YOUR OBJECTIVE
Below are the records; copy each line in them that holds the word "icann".

WORKING DATA

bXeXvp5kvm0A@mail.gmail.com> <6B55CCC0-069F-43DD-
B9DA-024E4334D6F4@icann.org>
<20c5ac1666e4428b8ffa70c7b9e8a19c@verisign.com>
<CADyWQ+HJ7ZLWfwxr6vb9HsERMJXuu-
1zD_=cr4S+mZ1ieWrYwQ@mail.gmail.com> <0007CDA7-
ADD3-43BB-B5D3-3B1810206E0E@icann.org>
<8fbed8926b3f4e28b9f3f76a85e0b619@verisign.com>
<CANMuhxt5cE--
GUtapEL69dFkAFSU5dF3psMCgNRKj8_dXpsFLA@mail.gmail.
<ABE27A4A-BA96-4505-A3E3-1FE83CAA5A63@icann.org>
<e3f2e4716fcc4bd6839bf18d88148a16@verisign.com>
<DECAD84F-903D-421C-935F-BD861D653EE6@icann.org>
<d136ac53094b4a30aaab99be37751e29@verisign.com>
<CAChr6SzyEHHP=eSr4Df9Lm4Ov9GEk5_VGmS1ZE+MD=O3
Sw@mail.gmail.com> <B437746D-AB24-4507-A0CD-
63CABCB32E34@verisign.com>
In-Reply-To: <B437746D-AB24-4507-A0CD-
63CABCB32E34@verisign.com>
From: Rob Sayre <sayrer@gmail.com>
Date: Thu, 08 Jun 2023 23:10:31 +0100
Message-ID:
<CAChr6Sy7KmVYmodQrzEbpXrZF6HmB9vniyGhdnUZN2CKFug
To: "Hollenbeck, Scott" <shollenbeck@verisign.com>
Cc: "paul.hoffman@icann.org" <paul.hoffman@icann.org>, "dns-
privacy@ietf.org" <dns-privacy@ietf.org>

EXERCISE ANSWER
B9DA-024E4334D6F4@icann.org>
ADD3-43BB-B5D3-3B1810206E0E@icann.org>
<ABE27A4A-BA96-4505-A3E3-1FE83CAA5A63@icann.org>
<DECAD84F-903D-421C-935F-BD861D653EE6@icann.org>
Cc: "paul.hoffman@icann.org" <paul.hoffman@icann.org>, "dns-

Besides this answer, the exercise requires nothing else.